Thursday, October 11, 2007

Limitations of wait event analysis?

OK, so we have come full circle to know that hit ratio tuning doesn't work (for everything), and now wait event analysis has been deemed to have limitations...but what are they? I sense a *great* interview question coming on for a senior DBA position.

Quite frankly, there is no silver bullet in tuning. All that matters is how is your application performing. Can you risk walking down the hall to the restroom without a user "accidentally" tripping you on the way? Having said that, I do think wait event analysis is an excellent place to start. Humans measure most things by time..."the system is really slow today...", so analyzing the wait event interface is a great place to at least see what is, well...waiting :)

An example will be provided for where it is of good use. User A comes into DBA's cube, and says, "We installed a new version of the application software this weekend, and now the system is crawling."

The DBA immediately goes to his handy grid control interface, and runs ADDM for the last 30 minutes. He immediately sees that I/O is consuming nearly 60% of user time (db file scattered read). He looks at the top SQL, and sees there is an index that needs to be created. Voila, problem solved.

Now let's look at a different example. While being proactive one Thursday afternoon, the DBA reviewed the top waits of the past 60 days in his database. "What's this?! We have quadrupled our waits on "direct path read" in the last 30 days. What happened?!"

Since his restroom trips have proven largely uneventful in terms of being tripped, he checks other statistics.
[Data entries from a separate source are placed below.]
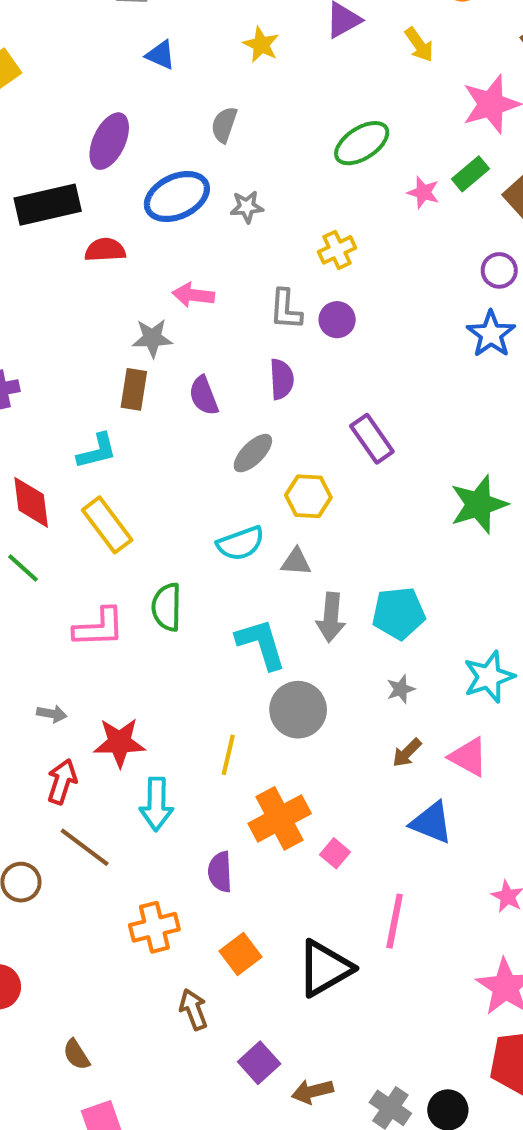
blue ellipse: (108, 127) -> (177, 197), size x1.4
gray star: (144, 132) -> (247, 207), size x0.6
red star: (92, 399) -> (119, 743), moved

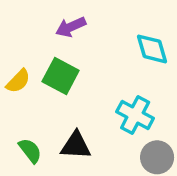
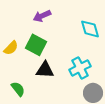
cyan cross: (135, 115) -> (80, 68), turned 35
black triangle: (76, 145) -> (45, 70), moved

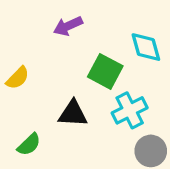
green square: (36, 45) -> (105, 71), moved
green semicircle: (18, 89) -> (29, 144), turned 84

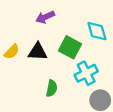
black triangle: (73, 114) -> (38, 52), moved
green semicircle: (29, 144) -> (52, 88), moved, turned -35

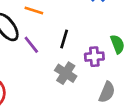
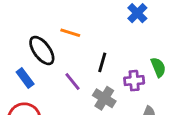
purple line: (31, 45) -> (72, 82), moved

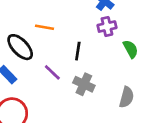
purple cross: (134, 81) -> (107, 27), moved

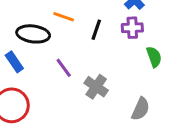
black ellipse: (20, 47) -> (33, 34), turned -48
black line: (78, 51) -> (96, 30), moved

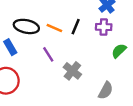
orange line: (64, 17) -> (54, 28), moved
green semicircle: (154, 57) -> (119, 51), turned -119

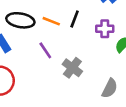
purple cross: (104, 27) -> (105, 29), moved

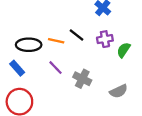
black line: (75, 19) -> (77, 35), turned -63
gray semicircle: (110, 88) -> (119, 91), turned 48

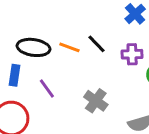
blue rectangle: (17, 68) -> (14, 75), turned 42
purple line: (55, 68) -> (47, 88), moved

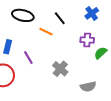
black line: (96, 44) -> (60, 18), moved
black ellipse: (33, 47) -> (23, 15), moved

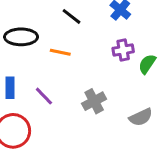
black line: (60, 18) -> (71, 16), moved
gray cross: (60, 69) -> (94, 101), turned 35

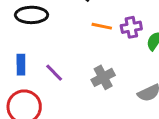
orange line: (60, 52) -> (102, 26), moved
He finds a corresponding increase in "physical reads direct (lob)" over the same time period.

He finally drills down into the historical SQL detail, and finds a new statement that begin running 30 days ago (right after a software install). He compares the time spent performing I/O by the statement and it is almost perfectly correlated to his increase in direct path read waits. He finds it does an EXISTSNODE call on a cached XMLTYPE column. Instant answer! But where is the problem? There may or may not be one.